As summer approaches, the days are long and time seems to speed up. Unfortunately, noxious weeds grow even faster during this time.
Many people don’t really notice their weeds until they are a major problem and dense stands seem to outcompete everything else.
“They came out of “nowhere” is a phrase I hear. Some people give up and let them get worse and worse each year, allowing this self-fulfilling prophecy to continue. Those who want to attack their weeds sometimes overlook the very cause of the weed invasion.
First, how do I define a weed? The main characteristic is that the plant is not native to this area. This is a standard followed by all local, state and federal government agencies. So, why are weeds here and why do they do so well?
Some species were introduced more than 50 years ago and have had plenty of time to get established. Most weeds are opportunistic and seek some form of soil disturbance.
Disturbances are very common and can take many different forms. Road grading, new developments, importing foreign dirt, overgrazing, etc. When you displace soil and remove native vegetation, you are essentially inviting weeds into the area. On top of that, our area has experienced a long-term drought of nearly two decades.
A lot of these weeds come from harsher environments than our own and thrive on the displacement of soil. Because of that, they come in and get settled quicker than native species can. So what’s the problem?

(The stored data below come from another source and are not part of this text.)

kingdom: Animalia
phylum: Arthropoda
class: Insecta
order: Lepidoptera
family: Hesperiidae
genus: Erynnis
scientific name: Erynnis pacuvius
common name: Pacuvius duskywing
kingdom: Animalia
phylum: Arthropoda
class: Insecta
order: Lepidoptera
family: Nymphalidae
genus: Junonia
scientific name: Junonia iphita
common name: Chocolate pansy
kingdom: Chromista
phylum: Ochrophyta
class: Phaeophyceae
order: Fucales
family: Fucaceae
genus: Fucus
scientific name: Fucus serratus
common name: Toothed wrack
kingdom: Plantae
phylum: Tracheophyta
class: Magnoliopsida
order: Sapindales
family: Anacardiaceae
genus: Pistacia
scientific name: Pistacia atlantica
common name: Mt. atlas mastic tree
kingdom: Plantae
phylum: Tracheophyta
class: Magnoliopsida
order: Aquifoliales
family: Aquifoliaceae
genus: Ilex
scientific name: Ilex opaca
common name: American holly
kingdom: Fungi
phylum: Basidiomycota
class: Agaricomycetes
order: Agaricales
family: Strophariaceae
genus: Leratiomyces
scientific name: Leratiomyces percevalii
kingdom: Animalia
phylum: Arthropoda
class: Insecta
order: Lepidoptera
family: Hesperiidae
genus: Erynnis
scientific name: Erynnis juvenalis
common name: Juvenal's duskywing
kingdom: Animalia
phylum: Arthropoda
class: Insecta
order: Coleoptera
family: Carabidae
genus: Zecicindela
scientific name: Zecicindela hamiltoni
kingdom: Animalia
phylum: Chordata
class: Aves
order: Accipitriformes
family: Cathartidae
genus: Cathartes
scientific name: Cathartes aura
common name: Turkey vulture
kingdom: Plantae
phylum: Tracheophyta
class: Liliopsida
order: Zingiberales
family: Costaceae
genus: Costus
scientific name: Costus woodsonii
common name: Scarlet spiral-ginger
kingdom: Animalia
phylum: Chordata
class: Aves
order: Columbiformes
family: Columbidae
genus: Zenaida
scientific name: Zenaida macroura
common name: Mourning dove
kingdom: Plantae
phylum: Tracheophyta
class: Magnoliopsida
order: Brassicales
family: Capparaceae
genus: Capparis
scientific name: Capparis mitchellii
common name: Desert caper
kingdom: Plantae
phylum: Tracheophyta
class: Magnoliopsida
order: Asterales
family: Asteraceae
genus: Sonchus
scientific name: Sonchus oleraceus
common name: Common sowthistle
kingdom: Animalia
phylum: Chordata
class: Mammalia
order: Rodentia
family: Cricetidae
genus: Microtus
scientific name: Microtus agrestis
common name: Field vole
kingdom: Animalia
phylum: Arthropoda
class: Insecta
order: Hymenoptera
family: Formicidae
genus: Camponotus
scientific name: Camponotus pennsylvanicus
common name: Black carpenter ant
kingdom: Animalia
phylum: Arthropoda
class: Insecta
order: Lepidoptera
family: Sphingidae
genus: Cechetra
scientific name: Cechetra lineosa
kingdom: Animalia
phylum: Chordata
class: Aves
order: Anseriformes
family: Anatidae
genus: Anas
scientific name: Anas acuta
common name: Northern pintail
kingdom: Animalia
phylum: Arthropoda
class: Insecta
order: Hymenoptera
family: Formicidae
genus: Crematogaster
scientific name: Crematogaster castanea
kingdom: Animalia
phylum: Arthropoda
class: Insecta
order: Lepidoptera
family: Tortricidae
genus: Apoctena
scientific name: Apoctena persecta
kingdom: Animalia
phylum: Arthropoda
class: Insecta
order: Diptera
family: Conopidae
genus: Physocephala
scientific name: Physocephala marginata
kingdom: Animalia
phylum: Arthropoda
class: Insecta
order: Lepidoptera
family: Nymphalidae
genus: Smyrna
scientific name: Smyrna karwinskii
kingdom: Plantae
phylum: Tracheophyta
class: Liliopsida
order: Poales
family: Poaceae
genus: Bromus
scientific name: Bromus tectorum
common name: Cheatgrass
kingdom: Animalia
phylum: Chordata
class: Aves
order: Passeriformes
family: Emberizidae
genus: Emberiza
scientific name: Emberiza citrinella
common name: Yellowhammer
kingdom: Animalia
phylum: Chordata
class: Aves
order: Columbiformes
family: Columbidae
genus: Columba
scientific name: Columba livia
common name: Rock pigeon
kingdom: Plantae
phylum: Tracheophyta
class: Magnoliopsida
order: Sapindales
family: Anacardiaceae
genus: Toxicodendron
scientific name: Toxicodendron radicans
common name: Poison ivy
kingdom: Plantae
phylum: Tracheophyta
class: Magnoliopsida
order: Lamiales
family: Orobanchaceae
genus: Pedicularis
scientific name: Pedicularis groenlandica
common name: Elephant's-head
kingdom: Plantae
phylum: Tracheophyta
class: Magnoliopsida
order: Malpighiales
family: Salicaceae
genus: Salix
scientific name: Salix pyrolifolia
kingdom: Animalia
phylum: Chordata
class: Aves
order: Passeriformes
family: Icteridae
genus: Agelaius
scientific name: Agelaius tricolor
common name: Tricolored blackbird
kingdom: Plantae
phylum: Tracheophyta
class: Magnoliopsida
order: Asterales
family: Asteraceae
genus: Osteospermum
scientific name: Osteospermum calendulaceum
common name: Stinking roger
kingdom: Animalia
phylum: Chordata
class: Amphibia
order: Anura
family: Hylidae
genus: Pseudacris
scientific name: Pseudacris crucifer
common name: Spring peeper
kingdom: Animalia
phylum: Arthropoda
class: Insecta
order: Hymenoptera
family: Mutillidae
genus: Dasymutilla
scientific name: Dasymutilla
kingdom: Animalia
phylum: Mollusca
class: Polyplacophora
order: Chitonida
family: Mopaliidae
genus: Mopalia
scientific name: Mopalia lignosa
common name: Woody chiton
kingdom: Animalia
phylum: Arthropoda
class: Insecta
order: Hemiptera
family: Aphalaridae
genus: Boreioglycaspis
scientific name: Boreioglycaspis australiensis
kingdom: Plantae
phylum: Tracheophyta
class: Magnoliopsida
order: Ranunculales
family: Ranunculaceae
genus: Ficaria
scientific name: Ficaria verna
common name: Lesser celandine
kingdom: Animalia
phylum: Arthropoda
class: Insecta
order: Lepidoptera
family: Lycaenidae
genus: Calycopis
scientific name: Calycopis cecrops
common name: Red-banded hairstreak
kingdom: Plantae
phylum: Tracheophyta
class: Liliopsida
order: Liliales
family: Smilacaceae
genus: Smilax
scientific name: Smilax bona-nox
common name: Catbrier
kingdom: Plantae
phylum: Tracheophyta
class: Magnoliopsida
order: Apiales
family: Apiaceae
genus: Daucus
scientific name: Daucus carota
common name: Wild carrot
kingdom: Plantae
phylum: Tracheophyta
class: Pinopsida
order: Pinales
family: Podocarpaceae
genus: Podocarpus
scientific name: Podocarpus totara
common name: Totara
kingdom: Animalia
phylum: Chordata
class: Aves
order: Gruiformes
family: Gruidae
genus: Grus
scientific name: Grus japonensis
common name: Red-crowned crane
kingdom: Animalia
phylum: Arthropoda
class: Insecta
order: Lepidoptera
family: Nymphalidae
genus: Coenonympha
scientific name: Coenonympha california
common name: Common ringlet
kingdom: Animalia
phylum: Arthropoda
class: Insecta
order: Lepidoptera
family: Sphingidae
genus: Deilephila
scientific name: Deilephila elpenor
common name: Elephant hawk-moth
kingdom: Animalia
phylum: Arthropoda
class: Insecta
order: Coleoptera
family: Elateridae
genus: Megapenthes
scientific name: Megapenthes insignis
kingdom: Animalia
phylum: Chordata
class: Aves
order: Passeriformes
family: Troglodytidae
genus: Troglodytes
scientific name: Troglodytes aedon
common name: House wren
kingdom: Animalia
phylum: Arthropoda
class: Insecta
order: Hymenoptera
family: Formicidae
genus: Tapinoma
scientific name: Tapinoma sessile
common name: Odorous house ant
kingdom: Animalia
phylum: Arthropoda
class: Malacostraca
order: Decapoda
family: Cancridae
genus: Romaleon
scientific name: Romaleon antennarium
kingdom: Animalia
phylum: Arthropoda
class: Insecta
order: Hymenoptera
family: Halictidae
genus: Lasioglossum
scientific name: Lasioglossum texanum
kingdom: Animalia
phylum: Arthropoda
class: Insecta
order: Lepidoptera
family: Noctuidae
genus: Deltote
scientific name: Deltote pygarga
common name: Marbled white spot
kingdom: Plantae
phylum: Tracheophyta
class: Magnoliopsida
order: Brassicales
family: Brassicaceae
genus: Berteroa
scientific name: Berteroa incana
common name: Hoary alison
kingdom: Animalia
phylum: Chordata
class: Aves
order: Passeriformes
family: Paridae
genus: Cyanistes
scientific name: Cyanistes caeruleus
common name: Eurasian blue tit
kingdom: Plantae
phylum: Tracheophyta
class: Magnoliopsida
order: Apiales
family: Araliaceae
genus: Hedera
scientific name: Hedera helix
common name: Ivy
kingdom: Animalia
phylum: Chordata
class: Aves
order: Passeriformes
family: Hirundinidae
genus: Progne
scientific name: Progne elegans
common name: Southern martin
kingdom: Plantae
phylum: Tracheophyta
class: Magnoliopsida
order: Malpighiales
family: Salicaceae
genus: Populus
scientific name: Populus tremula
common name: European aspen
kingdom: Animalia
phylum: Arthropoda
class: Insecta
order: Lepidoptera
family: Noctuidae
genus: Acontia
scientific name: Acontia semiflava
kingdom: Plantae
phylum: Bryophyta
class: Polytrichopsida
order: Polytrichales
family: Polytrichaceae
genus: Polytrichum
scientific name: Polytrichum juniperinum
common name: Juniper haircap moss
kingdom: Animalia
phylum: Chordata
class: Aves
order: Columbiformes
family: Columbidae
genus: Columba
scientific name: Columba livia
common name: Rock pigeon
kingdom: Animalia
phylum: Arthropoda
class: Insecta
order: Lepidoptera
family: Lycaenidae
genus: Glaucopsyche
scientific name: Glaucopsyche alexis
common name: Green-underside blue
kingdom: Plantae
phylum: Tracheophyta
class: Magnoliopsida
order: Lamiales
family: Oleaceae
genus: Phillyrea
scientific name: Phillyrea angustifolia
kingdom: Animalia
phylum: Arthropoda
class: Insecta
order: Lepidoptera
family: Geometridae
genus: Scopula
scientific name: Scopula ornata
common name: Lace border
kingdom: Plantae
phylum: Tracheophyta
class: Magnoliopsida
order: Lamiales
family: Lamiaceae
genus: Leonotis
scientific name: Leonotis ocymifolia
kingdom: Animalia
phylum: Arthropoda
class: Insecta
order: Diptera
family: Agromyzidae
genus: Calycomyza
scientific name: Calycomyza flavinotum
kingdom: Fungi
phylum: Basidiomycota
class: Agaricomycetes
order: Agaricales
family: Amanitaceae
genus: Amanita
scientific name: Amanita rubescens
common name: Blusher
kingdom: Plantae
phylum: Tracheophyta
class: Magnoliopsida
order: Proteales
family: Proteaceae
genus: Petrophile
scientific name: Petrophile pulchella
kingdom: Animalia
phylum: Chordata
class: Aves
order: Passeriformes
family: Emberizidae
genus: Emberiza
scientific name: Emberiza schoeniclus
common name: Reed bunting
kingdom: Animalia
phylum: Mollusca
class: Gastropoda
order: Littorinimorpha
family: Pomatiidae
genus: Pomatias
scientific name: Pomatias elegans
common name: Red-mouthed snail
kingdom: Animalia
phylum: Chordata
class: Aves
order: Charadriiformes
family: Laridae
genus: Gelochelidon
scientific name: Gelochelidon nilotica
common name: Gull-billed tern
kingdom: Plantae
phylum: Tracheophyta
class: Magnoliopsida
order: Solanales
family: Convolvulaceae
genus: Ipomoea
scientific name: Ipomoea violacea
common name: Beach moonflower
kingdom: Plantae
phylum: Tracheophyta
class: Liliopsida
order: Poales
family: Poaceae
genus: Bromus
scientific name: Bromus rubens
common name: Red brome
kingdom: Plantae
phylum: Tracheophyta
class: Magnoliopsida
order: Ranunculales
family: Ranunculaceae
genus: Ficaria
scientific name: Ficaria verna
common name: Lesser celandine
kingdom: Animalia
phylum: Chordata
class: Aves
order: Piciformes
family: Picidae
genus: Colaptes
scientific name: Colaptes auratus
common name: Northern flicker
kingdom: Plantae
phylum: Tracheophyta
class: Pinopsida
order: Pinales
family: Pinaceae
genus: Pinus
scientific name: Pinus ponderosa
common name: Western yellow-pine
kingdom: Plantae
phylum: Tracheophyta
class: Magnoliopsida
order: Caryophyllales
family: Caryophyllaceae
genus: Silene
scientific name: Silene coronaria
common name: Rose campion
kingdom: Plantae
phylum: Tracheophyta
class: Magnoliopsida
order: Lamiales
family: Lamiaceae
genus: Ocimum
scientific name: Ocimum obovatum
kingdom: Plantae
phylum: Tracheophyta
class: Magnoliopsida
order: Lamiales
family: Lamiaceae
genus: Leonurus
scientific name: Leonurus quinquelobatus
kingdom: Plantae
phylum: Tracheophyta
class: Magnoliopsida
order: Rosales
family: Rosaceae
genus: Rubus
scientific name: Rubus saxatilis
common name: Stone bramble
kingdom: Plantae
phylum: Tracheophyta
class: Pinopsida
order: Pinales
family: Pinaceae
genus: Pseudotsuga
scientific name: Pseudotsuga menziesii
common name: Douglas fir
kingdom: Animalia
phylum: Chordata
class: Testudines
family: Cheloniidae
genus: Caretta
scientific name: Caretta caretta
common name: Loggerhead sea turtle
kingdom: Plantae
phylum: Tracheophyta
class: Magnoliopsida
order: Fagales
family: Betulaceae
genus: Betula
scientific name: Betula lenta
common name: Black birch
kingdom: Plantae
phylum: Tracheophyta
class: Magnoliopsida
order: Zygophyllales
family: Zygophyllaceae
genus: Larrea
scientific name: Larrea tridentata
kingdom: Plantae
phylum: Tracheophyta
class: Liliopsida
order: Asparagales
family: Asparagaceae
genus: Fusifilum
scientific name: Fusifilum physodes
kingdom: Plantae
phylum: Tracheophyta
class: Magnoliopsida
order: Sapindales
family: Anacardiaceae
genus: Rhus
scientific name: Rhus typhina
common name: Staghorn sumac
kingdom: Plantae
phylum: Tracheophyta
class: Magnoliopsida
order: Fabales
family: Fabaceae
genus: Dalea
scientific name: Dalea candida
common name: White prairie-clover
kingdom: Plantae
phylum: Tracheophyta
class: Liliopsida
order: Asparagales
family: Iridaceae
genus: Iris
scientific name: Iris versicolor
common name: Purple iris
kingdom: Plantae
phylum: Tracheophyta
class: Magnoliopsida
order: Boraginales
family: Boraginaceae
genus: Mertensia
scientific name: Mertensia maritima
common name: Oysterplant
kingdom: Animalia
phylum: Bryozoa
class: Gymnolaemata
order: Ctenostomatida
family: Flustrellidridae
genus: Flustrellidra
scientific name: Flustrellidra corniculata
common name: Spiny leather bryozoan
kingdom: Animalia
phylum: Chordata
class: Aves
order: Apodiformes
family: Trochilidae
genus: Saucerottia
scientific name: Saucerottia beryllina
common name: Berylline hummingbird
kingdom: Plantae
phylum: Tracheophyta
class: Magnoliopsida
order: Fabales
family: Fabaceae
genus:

There are many non-native species that tend to form monocultures and outcompete native species. When biodiversity is lost, wildlife and insects may not benefit from these weeds because they evolved to depend on native plant species. Also, noxious weeds degrade agriculture/property value and potential. Many people say weeds take away from scenic and aesthetic values. I, personally, would rather see a mosaic of different wildflowers than just one species taking over.
Looking forward, try to avoid unnecessary soil disturbance. A little bit of caution and planning can help in the long run. Don’t let animals overgraze. They tend to eat the good stuff to death and leave the bad. Try to eliminate weeds before they get out of control, and keep in mind, you will need to keep up with your treatments for a minimum of three years. Otherwise, if you slack for a year or two, you’ll be back where you started.
Once you’ve gotten rid of the weeds, your job is done, right? Nope. You still have a lot do to keep them from coming back. After you’ve gotten the weeds taken care of, you need to fill in those blank spots with healthy vegetation to help outcompete the weeds from coming back. Reseeding helps a lot long term.
The cost-share program is still available to assist landowners with deferring the cost of herbicides and seed mixes.